§ Task goal
Check each line of the data below for the word "selection", then extract the ones that have it.

Hardware design source data
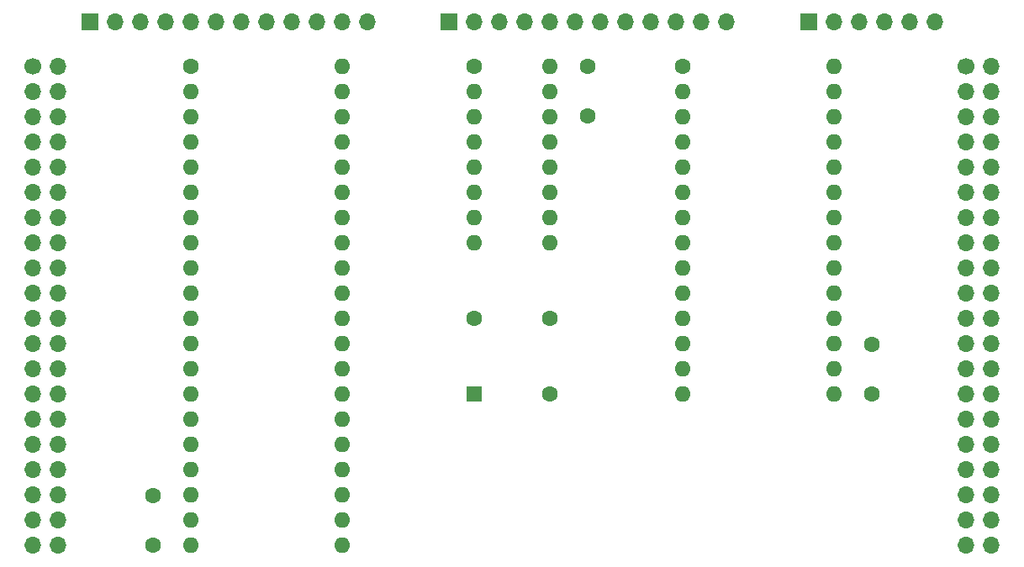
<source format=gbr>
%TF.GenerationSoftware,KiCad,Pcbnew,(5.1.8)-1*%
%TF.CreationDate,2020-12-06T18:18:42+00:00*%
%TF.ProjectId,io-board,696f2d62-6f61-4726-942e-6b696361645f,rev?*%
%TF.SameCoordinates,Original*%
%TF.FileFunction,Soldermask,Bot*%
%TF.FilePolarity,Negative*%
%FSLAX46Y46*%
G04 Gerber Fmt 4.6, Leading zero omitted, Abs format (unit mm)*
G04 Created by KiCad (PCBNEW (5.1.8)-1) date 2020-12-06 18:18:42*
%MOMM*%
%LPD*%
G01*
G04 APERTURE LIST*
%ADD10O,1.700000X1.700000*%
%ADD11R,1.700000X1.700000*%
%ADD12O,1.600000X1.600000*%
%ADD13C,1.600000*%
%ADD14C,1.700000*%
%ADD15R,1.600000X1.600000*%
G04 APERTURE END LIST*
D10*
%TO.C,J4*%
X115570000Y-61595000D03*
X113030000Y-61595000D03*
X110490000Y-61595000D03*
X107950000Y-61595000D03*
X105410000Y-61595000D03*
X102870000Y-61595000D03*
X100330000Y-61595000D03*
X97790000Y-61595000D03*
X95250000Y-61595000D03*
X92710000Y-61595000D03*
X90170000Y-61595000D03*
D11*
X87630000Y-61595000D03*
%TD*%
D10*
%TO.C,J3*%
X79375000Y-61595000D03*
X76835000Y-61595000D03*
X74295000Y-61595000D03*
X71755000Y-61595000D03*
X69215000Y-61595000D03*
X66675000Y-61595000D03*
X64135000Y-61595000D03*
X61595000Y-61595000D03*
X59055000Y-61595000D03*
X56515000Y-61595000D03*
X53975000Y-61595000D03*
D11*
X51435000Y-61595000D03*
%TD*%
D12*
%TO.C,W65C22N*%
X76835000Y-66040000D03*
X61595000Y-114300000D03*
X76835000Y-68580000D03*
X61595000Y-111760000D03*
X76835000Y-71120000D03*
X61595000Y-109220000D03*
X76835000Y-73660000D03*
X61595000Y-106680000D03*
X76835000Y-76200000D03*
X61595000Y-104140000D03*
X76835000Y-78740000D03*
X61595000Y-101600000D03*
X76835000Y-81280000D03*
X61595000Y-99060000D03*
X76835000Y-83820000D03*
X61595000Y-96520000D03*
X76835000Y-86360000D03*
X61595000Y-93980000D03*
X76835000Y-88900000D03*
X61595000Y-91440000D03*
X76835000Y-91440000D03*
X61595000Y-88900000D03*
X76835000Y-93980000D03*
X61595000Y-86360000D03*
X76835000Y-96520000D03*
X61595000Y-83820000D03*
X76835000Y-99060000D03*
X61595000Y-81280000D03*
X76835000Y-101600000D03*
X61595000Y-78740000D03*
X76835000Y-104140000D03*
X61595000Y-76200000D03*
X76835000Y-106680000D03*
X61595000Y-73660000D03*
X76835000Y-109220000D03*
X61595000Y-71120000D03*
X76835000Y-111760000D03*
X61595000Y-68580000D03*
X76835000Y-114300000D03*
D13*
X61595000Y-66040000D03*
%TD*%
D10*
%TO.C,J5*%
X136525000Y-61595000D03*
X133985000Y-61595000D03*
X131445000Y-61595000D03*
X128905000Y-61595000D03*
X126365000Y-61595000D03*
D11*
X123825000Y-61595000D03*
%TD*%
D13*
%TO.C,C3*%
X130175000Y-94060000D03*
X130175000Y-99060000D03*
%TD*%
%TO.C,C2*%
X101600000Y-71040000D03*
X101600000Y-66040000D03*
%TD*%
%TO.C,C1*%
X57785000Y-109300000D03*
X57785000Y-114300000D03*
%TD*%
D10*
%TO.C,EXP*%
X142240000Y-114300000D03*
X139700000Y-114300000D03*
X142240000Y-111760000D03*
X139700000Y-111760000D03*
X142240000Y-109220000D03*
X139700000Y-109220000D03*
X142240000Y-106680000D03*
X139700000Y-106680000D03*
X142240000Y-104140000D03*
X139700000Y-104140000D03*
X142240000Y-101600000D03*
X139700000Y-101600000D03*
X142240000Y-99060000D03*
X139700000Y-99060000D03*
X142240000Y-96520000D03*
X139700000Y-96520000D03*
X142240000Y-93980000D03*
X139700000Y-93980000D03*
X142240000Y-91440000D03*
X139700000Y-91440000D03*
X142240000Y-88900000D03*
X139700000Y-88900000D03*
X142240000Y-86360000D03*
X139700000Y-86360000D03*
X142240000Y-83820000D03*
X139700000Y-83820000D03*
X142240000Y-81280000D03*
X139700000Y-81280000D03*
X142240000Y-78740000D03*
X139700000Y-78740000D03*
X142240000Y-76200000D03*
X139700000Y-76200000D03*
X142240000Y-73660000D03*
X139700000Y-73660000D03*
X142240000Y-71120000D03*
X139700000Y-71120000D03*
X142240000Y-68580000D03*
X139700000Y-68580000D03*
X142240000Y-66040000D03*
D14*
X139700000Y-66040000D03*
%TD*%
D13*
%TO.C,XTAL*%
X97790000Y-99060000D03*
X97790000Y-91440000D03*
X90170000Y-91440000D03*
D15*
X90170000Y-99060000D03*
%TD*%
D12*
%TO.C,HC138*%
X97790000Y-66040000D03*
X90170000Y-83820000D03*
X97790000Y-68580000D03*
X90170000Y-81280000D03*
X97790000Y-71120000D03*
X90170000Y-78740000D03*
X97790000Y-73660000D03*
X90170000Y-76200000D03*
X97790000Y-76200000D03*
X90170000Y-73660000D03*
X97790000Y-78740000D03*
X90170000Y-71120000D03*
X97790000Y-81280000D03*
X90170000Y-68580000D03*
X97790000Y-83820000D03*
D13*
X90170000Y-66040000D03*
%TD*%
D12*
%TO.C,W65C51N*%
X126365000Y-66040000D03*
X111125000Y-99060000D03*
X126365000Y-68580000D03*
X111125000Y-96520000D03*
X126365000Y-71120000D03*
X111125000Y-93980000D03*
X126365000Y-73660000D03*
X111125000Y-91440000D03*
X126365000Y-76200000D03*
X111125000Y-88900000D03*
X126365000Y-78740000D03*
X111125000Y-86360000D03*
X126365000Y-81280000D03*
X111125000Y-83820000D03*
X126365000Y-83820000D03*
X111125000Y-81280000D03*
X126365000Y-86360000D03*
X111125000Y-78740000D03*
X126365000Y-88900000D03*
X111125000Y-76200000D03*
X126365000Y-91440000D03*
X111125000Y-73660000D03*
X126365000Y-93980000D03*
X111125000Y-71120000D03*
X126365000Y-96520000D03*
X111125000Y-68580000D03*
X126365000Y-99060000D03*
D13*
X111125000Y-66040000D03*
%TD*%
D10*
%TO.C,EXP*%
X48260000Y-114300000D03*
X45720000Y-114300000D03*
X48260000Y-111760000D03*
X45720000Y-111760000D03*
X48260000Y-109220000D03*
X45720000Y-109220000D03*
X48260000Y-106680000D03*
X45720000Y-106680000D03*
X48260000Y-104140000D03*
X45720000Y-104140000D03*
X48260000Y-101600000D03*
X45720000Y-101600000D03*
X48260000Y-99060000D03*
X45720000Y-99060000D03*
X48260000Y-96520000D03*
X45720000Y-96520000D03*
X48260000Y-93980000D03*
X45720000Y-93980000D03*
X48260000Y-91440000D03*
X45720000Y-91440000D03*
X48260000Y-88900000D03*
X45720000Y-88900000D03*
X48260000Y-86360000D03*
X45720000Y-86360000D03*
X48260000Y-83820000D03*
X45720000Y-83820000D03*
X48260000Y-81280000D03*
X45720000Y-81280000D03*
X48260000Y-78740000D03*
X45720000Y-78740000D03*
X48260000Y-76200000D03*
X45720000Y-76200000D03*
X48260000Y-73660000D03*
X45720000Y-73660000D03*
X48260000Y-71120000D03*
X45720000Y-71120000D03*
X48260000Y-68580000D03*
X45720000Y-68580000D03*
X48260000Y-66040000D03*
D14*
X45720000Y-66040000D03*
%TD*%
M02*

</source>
==
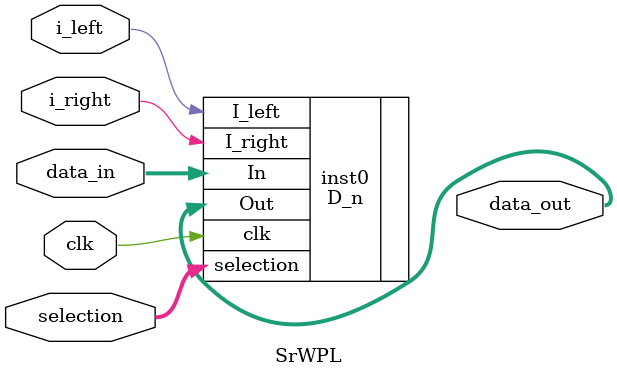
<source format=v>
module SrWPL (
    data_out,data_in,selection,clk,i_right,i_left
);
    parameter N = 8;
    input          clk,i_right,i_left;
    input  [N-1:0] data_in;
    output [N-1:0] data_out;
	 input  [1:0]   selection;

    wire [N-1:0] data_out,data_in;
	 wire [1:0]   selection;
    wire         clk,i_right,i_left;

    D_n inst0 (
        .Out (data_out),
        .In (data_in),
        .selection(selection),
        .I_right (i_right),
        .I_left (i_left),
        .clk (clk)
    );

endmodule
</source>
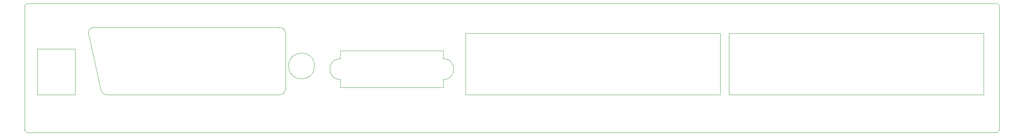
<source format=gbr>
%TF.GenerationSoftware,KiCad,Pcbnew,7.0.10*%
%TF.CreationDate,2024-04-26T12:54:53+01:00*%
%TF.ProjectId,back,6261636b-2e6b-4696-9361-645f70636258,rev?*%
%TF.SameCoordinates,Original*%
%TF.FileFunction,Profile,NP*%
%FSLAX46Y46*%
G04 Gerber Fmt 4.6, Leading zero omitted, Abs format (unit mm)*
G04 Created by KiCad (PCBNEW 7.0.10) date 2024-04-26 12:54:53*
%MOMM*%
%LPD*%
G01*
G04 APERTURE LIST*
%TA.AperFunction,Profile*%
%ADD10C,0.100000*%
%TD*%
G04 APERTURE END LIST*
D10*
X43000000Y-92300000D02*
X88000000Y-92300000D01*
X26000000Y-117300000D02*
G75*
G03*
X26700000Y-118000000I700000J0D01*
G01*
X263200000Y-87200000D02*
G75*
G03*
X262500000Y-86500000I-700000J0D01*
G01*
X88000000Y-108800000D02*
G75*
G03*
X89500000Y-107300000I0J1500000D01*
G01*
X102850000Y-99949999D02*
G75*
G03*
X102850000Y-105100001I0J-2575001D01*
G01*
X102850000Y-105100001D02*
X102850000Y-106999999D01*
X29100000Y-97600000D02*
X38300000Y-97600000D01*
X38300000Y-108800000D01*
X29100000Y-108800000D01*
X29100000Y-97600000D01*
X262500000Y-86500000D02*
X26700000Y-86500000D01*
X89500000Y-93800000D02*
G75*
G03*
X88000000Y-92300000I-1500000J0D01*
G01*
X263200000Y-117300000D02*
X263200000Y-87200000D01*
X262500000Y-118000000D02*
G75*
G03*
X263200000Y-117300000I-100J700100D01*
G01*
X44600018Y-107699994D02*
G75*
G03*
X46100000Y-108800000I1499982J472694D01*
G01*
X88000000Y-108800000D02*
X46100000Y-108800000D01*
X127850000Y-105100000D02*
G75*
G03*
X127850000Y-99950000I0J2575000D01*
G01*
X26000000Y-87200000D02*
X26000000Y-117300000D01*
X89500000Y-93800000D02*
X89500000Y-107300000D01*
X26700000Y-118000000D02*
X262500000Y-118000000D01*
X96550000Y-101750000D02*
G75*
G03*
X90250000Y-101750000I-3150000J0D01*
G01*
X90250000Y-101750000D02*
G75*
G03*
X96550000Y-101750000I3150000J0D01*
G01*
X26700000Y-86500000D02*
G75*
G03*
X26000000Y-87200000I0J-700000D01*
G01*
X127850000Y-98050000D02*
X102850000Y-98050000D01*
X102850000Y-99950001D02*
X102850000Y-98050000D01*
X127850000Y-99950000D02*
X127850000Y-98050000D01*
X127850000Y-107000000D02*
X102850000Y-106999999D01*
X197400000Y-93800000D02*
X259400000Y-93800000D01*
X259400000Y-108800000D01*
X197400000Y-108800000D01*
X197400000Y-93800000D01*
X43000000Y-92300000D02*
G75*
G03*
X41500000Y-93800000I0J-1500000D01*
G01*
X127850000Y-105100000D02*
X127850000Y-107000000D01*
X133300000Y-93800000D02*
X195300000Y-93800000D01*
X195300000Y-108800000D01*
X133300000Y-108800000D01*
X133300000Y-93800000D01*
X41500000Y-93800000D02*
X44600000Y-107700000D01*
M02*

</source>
--
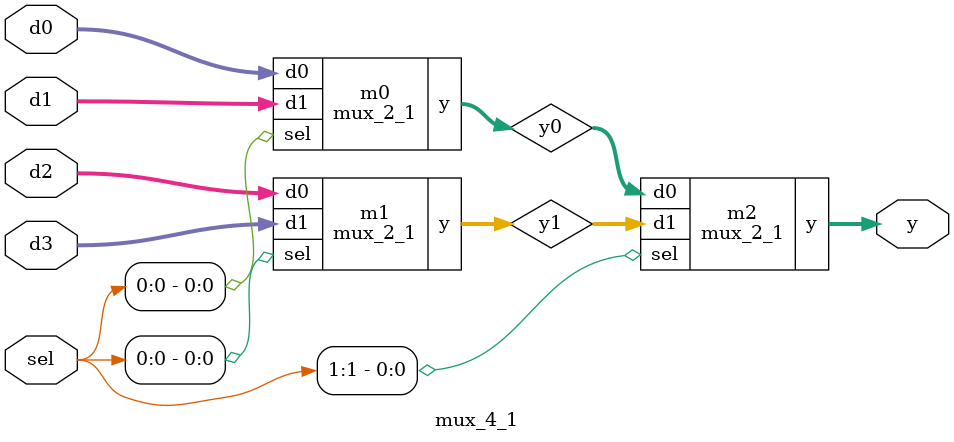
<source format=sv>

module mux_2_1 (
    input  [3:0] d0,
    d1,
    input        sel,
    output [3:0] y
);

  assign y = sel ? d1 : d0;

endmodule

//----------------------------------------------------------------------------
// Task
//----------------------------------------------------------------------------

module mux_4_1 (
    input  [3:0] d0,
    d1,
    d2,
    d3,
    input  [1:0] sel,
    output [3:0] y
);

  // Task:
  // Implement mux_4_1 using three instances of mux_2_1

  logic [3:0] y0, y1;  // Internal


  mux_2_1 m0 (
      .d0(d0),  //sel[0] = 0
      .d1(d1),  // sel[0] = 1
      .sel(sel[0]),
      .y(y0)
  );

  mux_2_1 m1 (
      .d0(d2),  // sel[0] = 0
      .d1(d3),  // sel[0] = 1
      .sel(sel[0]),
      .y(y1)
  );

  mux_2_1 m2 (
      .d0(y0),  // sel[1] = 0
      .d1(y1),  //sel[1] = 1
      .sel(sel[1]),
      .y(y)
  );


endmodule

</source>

§ Answer box
    data_out,data_in,selection,clk,i_right,i_left
	 input  [1:0]   selection;
	 wire [1:0]   selection;
        .selection(selection),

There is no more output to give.